Copy the text of each of the following records line for line, without changing anything.

Segment Open

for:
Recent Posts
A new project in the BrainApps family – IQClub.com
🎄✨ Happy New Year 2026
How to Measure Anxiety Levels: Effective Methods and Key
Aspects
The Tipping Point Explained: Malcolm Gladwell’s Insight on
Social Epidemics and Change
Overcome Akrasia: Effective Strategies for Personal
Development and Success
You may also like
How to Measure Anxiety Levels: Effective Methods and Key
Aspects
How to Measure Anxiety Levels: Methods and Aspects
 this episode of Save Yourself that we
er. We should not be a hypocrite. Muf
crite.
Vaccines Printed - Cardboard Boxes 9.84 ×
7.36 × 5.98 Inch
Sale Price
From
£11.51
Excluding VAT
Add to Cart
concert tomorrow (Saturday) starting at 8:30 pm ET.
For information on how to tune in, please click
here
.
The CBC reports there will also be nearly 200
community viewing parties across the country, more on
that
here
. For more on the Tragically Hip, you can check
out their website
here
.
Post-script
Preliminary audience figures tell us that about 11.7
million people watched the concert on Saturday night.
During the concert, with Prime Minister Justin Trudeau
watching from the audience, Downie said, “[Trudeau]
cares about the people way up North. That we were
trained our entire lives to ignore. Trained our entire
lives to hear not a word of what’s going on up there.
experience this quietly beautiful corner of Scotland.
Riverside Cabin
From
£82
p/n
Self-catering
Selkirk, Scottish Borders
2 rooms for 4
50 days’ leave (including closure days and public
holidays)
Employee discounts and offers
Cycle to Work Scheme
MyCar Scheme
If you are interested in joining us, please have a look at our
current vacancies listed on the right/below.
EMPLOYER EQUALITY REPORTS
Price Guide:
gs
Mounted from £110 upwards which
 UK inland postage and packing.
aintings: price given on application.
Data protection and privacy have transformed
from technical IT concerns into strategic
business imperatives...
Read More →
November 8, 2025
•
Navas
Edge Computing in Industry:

Segment Closed

> **Answer to the exercise**
for:
Recent Posts
A new project in the BrainApps family – IQClub.com
🎄✨ Happy New Year 2026
How to Measure Anxiety Levels: Effective Methods and Key
Aspects
The Tipping Point Explained: Malcolm Gladwell’s Insight on
Social Epidemics and Change
Overcome Akrasia: Effective Strategies for Personal
Development and Success
You may also like
How to Measure Anxiety Levels: Effective Methods and Key
Aspects
How to Measure Anxiety Levels: Methods and Aspects
 this episode of Save Yourself that we
er. We should not be a hypocrite. Muf
crite.
Vaccines Printed - Cardboard Boxes 9.84 ×
7.36 × 5.98 Inch
Sale Price
From
£11.51
Excluding VAT
Add to Cart
concert tomorrow (Saturday) starting at 8:30 pm ET.
For information on how to tune in, please click
here
.
The CBC reports there will also be nearly 200
community viewing parties across the country, more on
that
here
. For more on the Tragically Hip, you can check
out their website
here
.
Post-script
Preliminary audience figures tell us that about 11.7
million people watched the concert on Saturday night.
During the concert, with Prime Minister Justin Trudeau
watching from the audience, Downie said, “[Trudeau]
cares about the people way up North. That we were
trained our entire lives to ignore. Trained our entire
lives to hear not a word of what’s going on up there.
experience this quietly beautiful corner of Scotland.
Riverside Cabin
From
£82
p/n
Self-catering
Selkirk, Scottish Borders
2 rooms for 4
50 days’ leave (including closure days and public
holidays)
Employee discounts and offers
Cycle to Work Scheme
MyCar Scheme
If you are interested in joining us, please have a look at our
current vacancies listed on the right/below.
EMPLOYER EQUALITY REPORTS
Price Guide:
gs
Mounted from £110 upwards which
 UK inland postage and packing.
aintings: price given on application.
Data protection and privacy have transformed
from technical IT concerns into strategic
business imperatives...
Read More →
November 8, 2025
•
Navas
Edge Computing in Industry:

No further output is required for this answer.